** ABOUT THIS TASK **
Return the rows word for word, beginning at the line that contains "Approximately how many" and continuing through the line that contains "At 2005-2006, list", with both of those lines included. Omit the pictures.

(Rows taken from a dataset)

#####

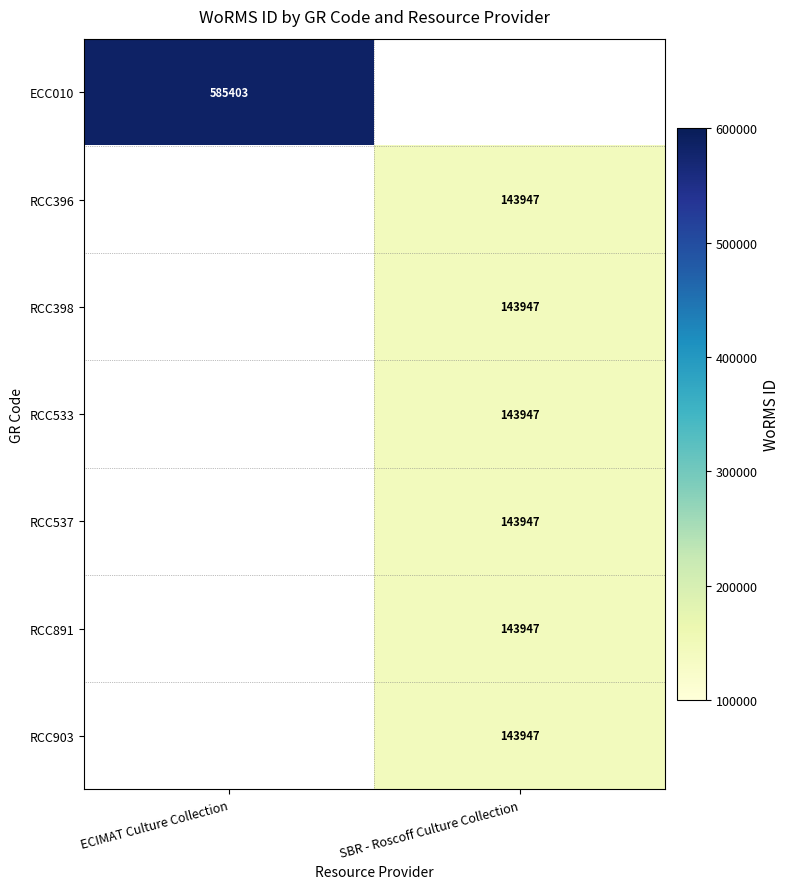

The value of ECC010 at ECIMAT Culture Collection is 247057. True or false?

False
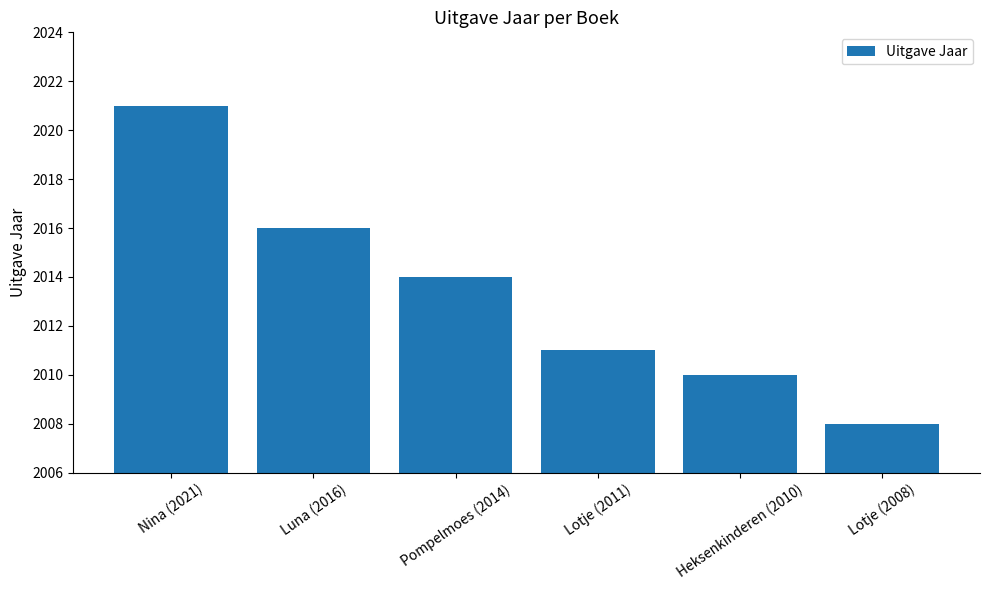

Approximately how many times larger is the value at Lotje (2011) compared to Lotje (2008)?

1.0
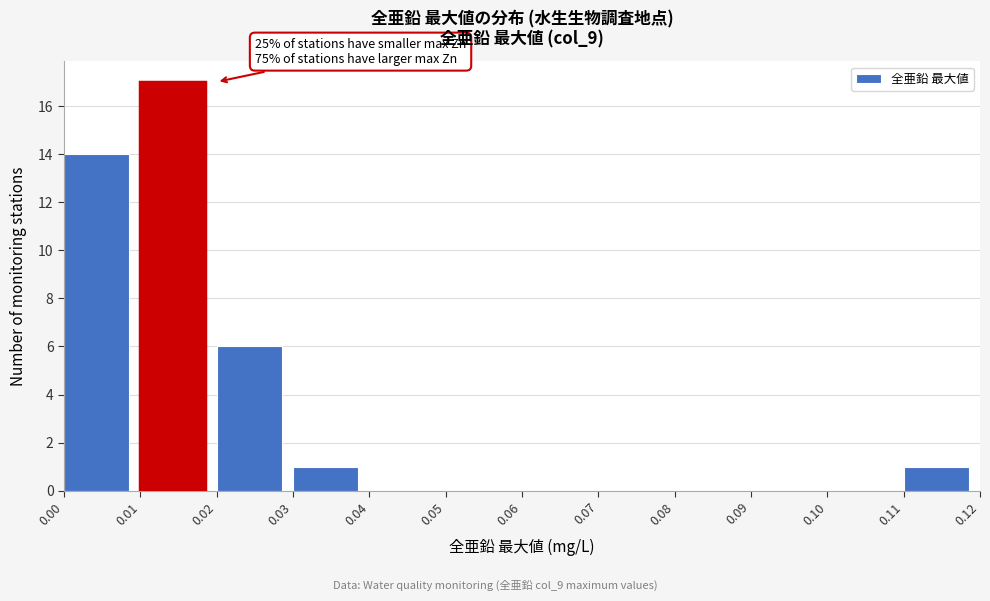

Over which range of the x-axis is the bar tallest?

0.01 to 0.02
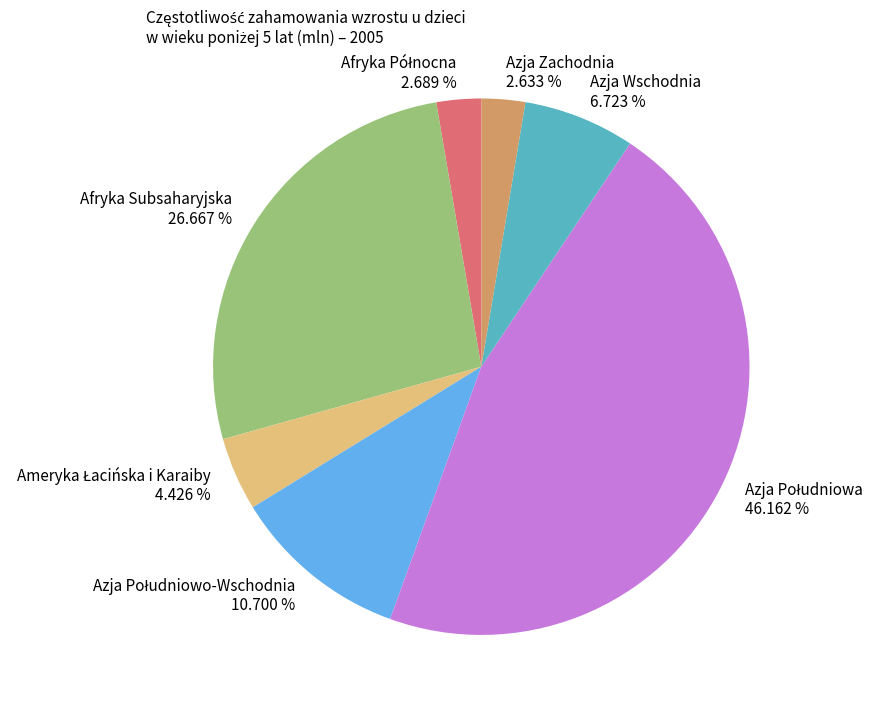

Does any single category account for the majority?

No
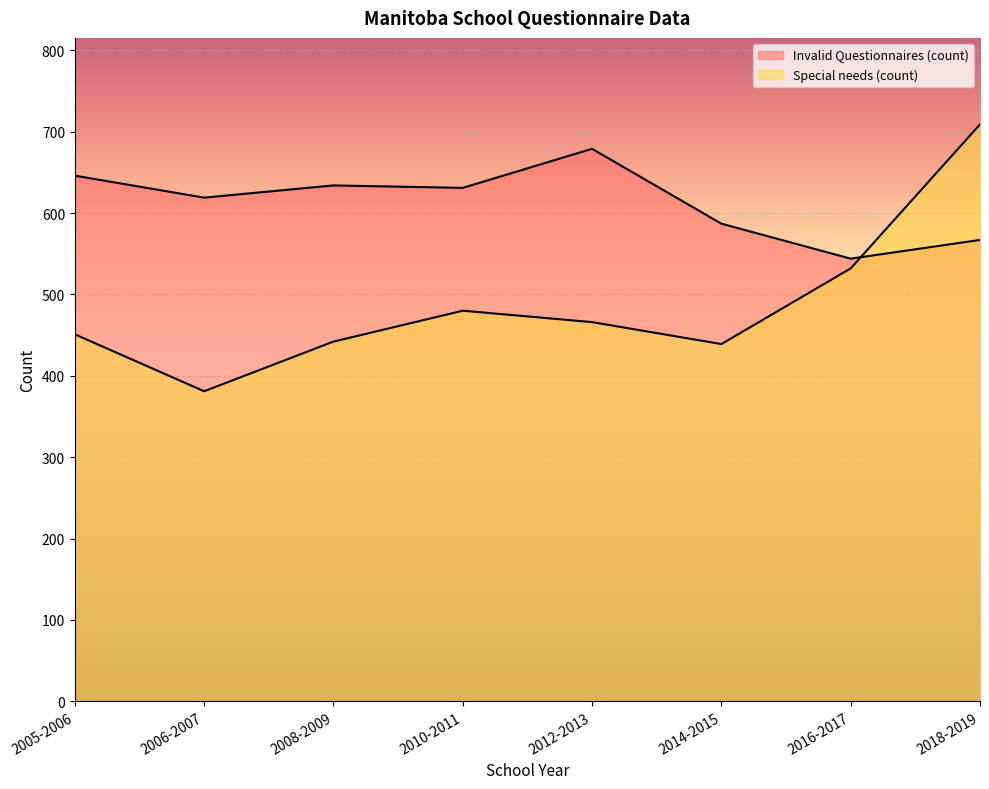

At 2005-2006, list the series in order from largest to smallest.

Invalid Questionnaires (count), Special needs (count)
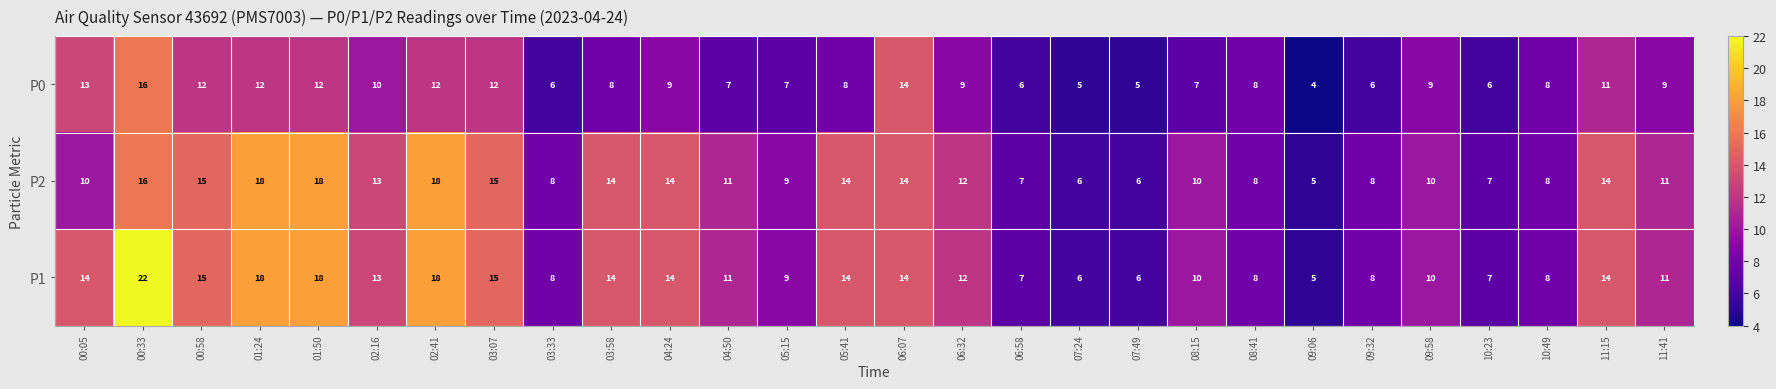

What is the sum of the P1 values at 11:15 and 01:24?

32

#####

** EXERCISE RESULT **
Approximately how many times larger is the value at Lotje (2011) compared to Lotje (2008)?

1.0

Over which range of the x-axis is the bar tallest?

0.01 to 0.02

Does any single category account for the majority?

No

At 2005-2006, list the series in order from largest to smallest.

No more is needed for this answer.